The Lady Kukachin humorously inquired, “If those Angamanam people acquired courage by eating courageous people, will these meals make us able to fly like flying-fish?”
“More likely make us smell like them,” grumbled the maid who attended her bathing chamber. She was disgruntled because, on this long run across the bay, the captains had commanded that we could bathe only in sea water dipped up in buckets, not to waste the fresh. Salt water gets one clean enough, but it leaves one cursedly gritty and scratchy and uncomfortable afterward.
3
AT the western side of the great bay, we made landfall on the island of Srihalam. That was not far south of the Cholamandal of India, where I had earlier made sojourn, and the islanders were physically very similar to the Cholas and, like the Cholas, the island’s coastal residents were mainly engaged in the trade of fishing for pearls. But there the similarity ended.

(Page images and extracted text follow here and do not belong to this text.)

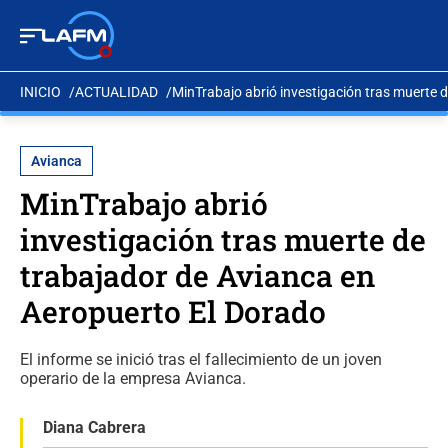
INICIO
ACTUALIDAD
MinTrabajo abrió investigación tras muerte 
Avianca
MinTrabajo abrió
investigación tras muerte de
trabajador de Avianca en
Aeropuerto El Dorado
El informe se inició tras el fallecimiento de un joven
operario de la empresa Avianca.
Diana Cabrera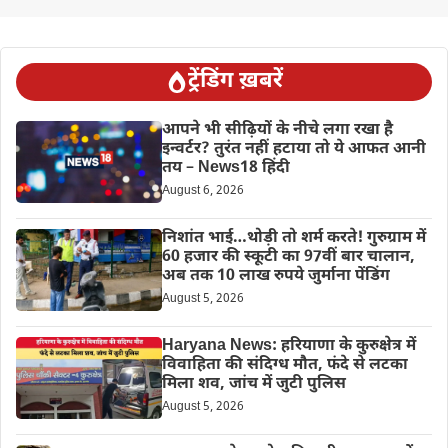
ट्रेंडिंग ख़बरें
आपने भी सीढ़ियों के नीचे लगा रखा है
इन्वर्टर? तुरंत नहीं हटाया तो ये आफत आनी
तय – News18 हिंदी
August 6, 2026
निशांत भाई…थोड़ी तो शर्म करते! गुरुग्राम में
60 हजार की स्कूटी का 97वीं बार चालान,
अब तक 10 लाख रुपये जुर्माना पेंडिंग
August 5, 2026
Haryana News: हरियाणा के कुरुक्षेत्र में
विवाहिता की संदिग्ध मौत, फंदे से लटका
मिला शव, जांच में जुटी पुलिस
August 5, 2026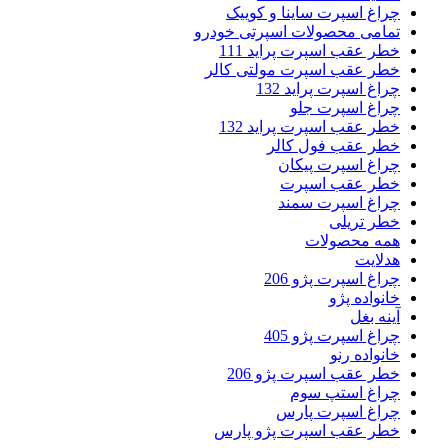
چراغ اسپرت ساینا و کوییک
تمامی محصولات اسپرتی خودرو
خطر عقب اسپرت پراید 111
خطر عقب اسپرت مولتی کالر
چراغ اسپرت پراید 132
چراغ اسپرت جلو
خطر عقب اسپرت پراید 132
خطر عقب فول کالر
چراغ اسپرت پیکان
خطر عقب اسپرت
چراغ اسپرت سمند
خطر تریلی
همه محصولات
هدلایت
چراغ اسپرت پژو 206
خانواده پژو
آینه بغل
چراغ اسپرت پژو 405
خانواده رنو
خطر عقب اسپرت پژو 206
چراغ استپ سوم
چراغ اسپرت پارس
خطر عقب اسپرت پژو پارس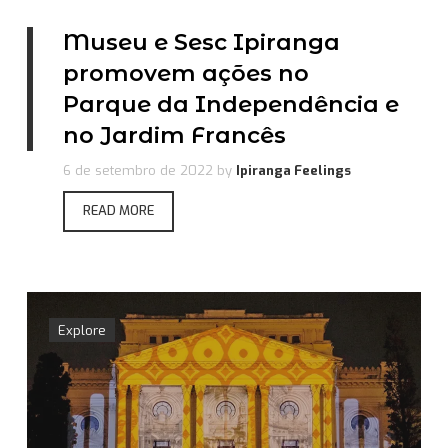
Museu e Sesc Ipiranga
promovem ações no
Parque da Independência e
no Jardim Francês
6 de setembro de 2022
by
Ipiranga Feelings
READ MORE
Explore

The Srihalam islanders had adhered to the religion of Buddha, hence were vastly superior to their mainland Hindu cousins in morals and customs and vivacity and personal appeal. Their island was a lovely place, tranquil and lush and of generally balmy weather. I have often noticed that the most beautiful places are given a multiplicity of names: witness the Garden of Eden, which is also variously called Paradise and Arcadia and Elysium and even Djennet by the Muslims. Just so, Srihalam has been severally named by every people who ever admired it. The ancient Greeks and Romans called it Taprobane, meaning Lotus Pond, and the early Moorish seafarers called it Tenerisim, or Isle of Delight, and nowadays Arab mariners call it Serendib, which is only their faulty pronunciation of the islanders’ own name for the place, Srihalam. That name, Place of Gems, is variously translated in other languages: Ilanare by the mainland Cholas, Lanka by other Hindus, Bao Di-fang by our Han captains.